Estimating functions.

Description

Function to compute logL1 and logL2 under the GLM and AFT setting for the analysis of a normally-distributed and of a censored time-to-event primary outcome. logL1 and logL2 are functions which underlie the estimating functions of CIEE for the derivation of point estimates and standard error estimates. est_funct_expr computes their expression, which is then further used in the functions deriv_obj, ciee and ciee_loop.

Usage

est_funct_expr(setting = "GLM")

Arguments

Details

Under the GLM setting for the analysis of a normally-distributed primary outcome Y, the goal is to obtain estimates for the pararameters \alpha_0, \alpha_1, \alpha_2, \alpha_3, \sigma_1^2, \alpha_4, \alpha_{XY}, \sigma_2^2 under the model

Y = \alpha_0 + \alpha_1 \cdot K + \alpha_2 \cdot X + \alpha_3 \cdot L + \epsilon_1, \epsilon_1 \sim N(0,\sigma_1^2)

Y^* = Y - \overline{Y} - \alpha_1 \cdot (K-\overline{K})

Y^* = \alpha_0 + \alpha_{XY} \cdot X + \epsilon_2, \epsilon_2 \sim N(0,\sigma_2^2)

logL1 underlies the estimating functions for the derivation of the first 5 parameters \alpha_0, \alpha_1, \alpha_2, \alpha_3, \sigma_1^2 and logL2 underlies the estimating functions for the derivation of the last 3 parameters \alpha_4, \alpha_{XY}, \sigma_2^2.
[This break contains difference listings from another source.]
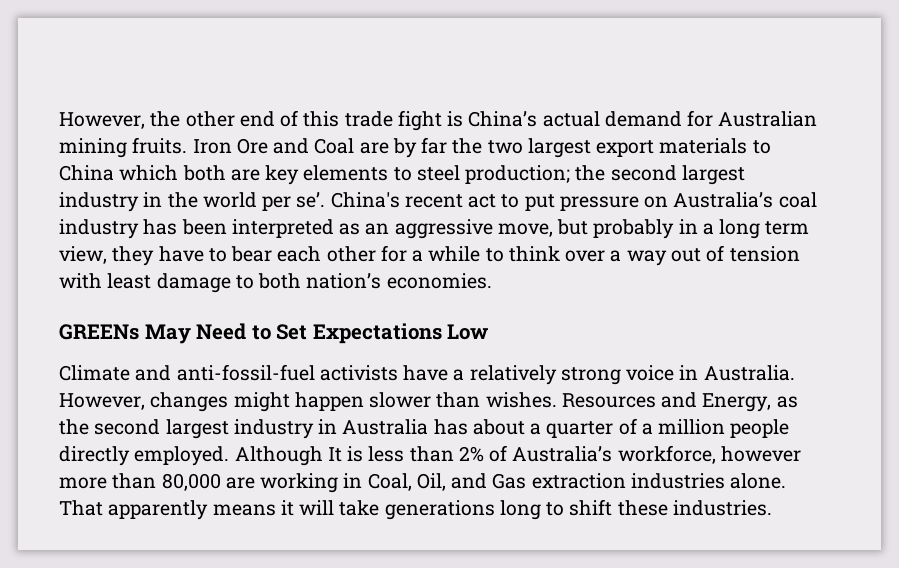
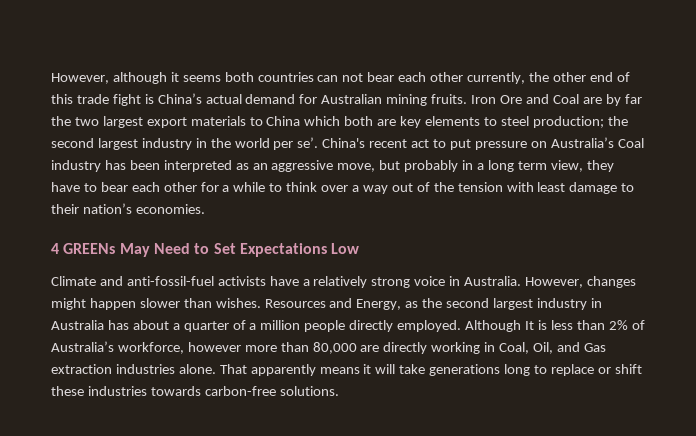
[59,112,145,129] However, -> [51,72,526,84] However, although it seems both countries can not bear each other currently,
[778,192,817,208] coal -> [617,138,644,148] Coal
(725, 253) none -> [433,182,454,192] the
[258,273,302,289] both -> [51,204,79,214] their
(492, 281) none -> [51,243,59,254] 4
(255, 483) none -> [383,342,428,354] directly
[569,499,772,516] shift these industries. -> [550,364,642,376] [51,386,339,396] replace or shift these industries towards carbon-free solutions.

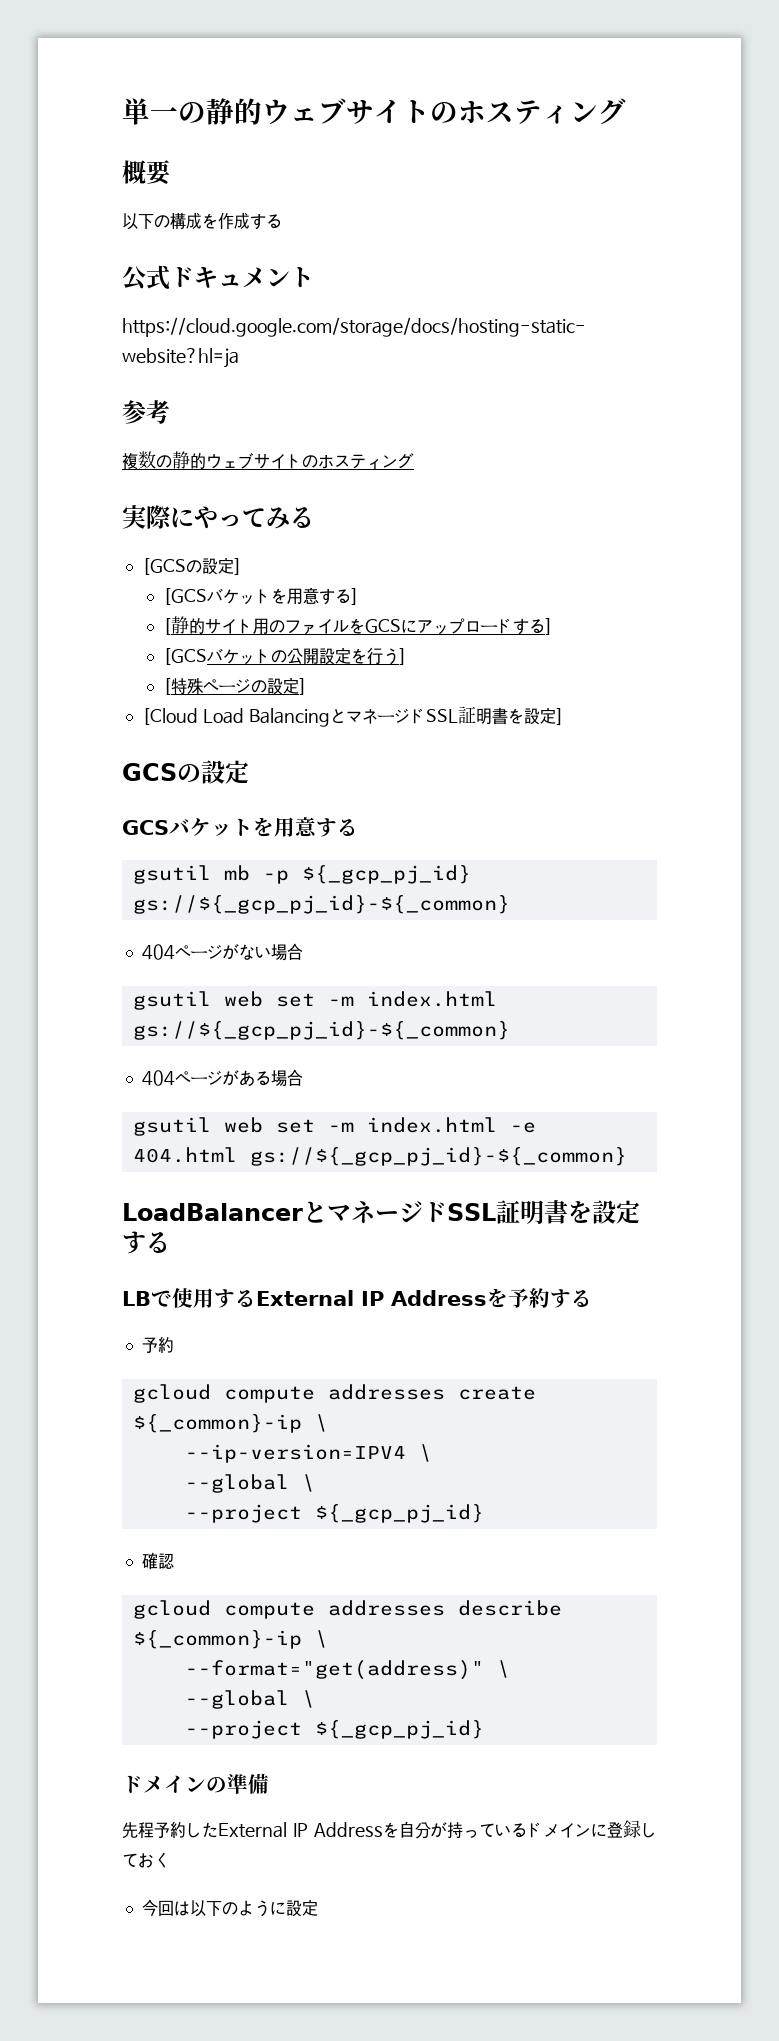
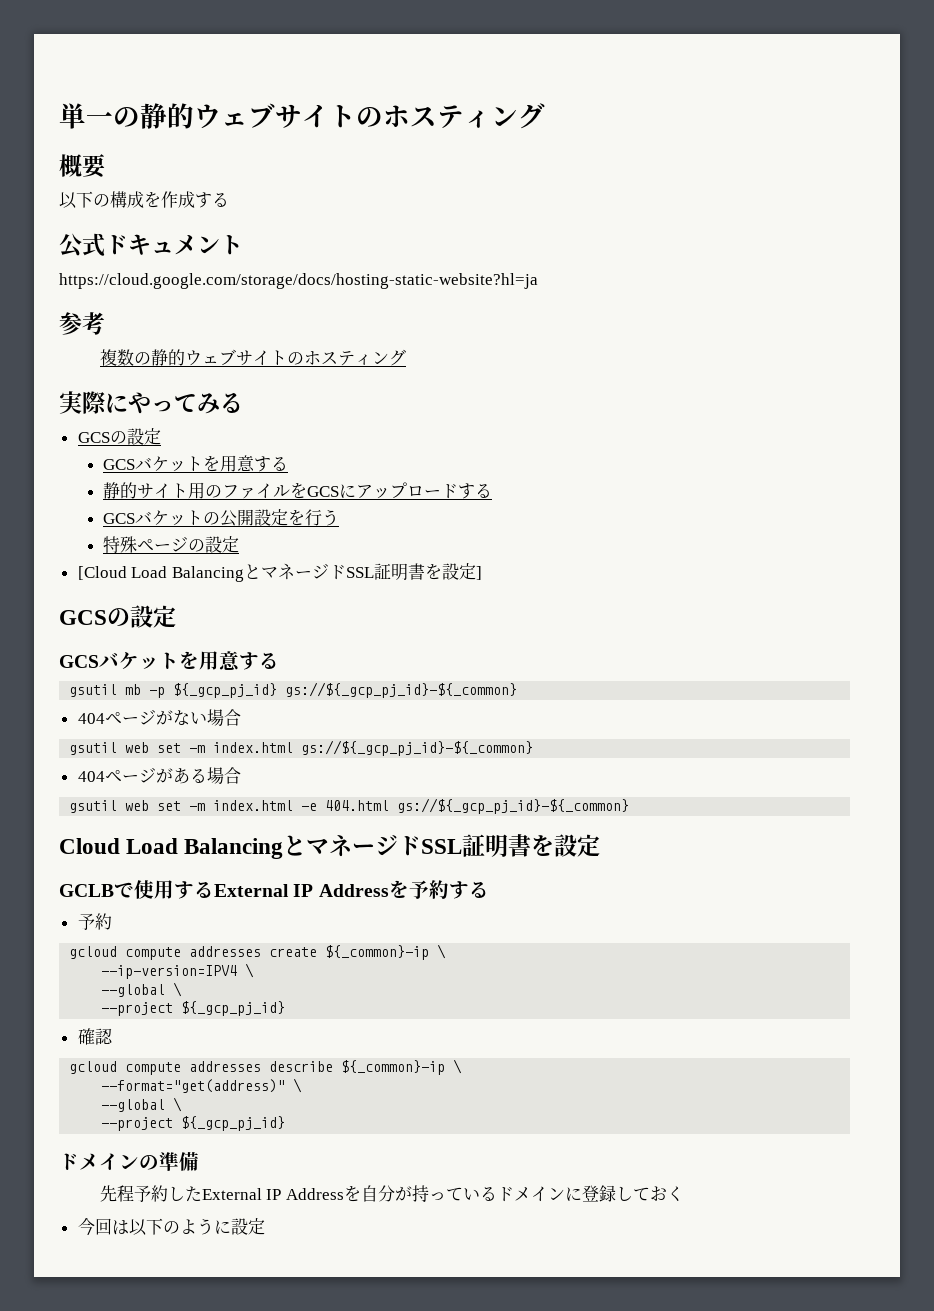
[141,558,242,575] [163,587,360,605] [163,618,172,635] [GCSの設定] // [GCSバケットを用意する] // [ -> [77,428,161,445] [102,455,288,472] GCSの設定 // GCSバケットを用意する //
[545,618,554,635] [163,648,208,665] ] // [GCS -> [102,513,135,524] // GCS
[399,648,408,665] [163,678,172,695] ] // [ -> (339, 517) //
[299,678,308,695] ] -> (239, 544) none
[122,1200,640,1224] [122,1231,170,1254] [122,1291,151,1306] LoadBalancerとマネージドSSL証明書を設定する // LB -> [59,834,601,859] [59,884,114,897] Cloud Load BalancingとマネージドSSL証明書を設定 // GCLB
Under the AFT setting for the analysis of a censored time-to-event primary outcome Y, the goal is to obtain estimates of the parameters \alpha_0, \alpha_1, \alpha_2, \alpha_3, \sigma_1, \alpha_4, \alpha_{XY}, \sigma_2^2. Here, logL1 similarly underlies the estimating functions for the derivation of the first 5 parameters and logL2 underlies the estimating functions for the derivation of the last 3 parameters.

logL1, logL2 equal the log-likelihood functions (logL2 given that \alpha_1 is known). For more details and the underlying model, see the vignette.

Value

Returns a list containing the expression of the functions logL1 and logL2.

Examples

est_funct_expr(setting = "GLM")
est_funct_expr(setting = "AFT")